I try to understand myself, restrain,
but everything occurs in vain.
I feel like a target — hollow, broken,
with every shot, my will unspoken.

I just have to look in the mirror,
turn on the track — make the meaning clearer.
“la paura del buio” — fear of the dark,
“le parole lontane” — words that leave no mark.

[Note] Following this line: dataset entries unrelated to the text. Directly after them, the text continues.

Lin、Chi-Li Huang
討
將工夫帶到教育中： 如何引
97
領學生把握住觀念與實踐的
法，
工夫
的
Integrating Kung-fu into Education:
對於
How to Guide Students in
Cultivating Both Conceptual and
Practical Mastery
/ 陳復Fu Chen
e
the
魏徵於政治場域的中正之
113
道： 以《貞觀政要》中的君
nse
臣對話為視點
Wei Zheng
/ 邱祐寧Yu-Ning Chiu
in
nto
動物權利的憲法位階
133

you found me, and I found you too,
in unrestrained moments, painfully true.
I feel I’m losing my mind completely,
but no one must know it — discreetly.

I found my soul, and I found Marlena,
who lit my night — my moon, my vena.
she showed the light inside the tunnel,
a whisper soft, a silver funnel.

this moonlight will burn forever bright,
until my love fades with the night.
but I believe I’ll face my fears,
step through the dark, past all my tears.

mock me then, I do not care,
the dark no longer brings despair.
I’ve learned to wait, to fight, to breathe,
to find my power underneath.

I’ll beg the world to let me dream,
to live the life I want — extreme.
but still, I fear the storm unseen,
that kills the calm where I have been.

I only wish to just be me,
with one last hope, one melody —
one meaning left, one fragile key:
the moonlight will always be with me.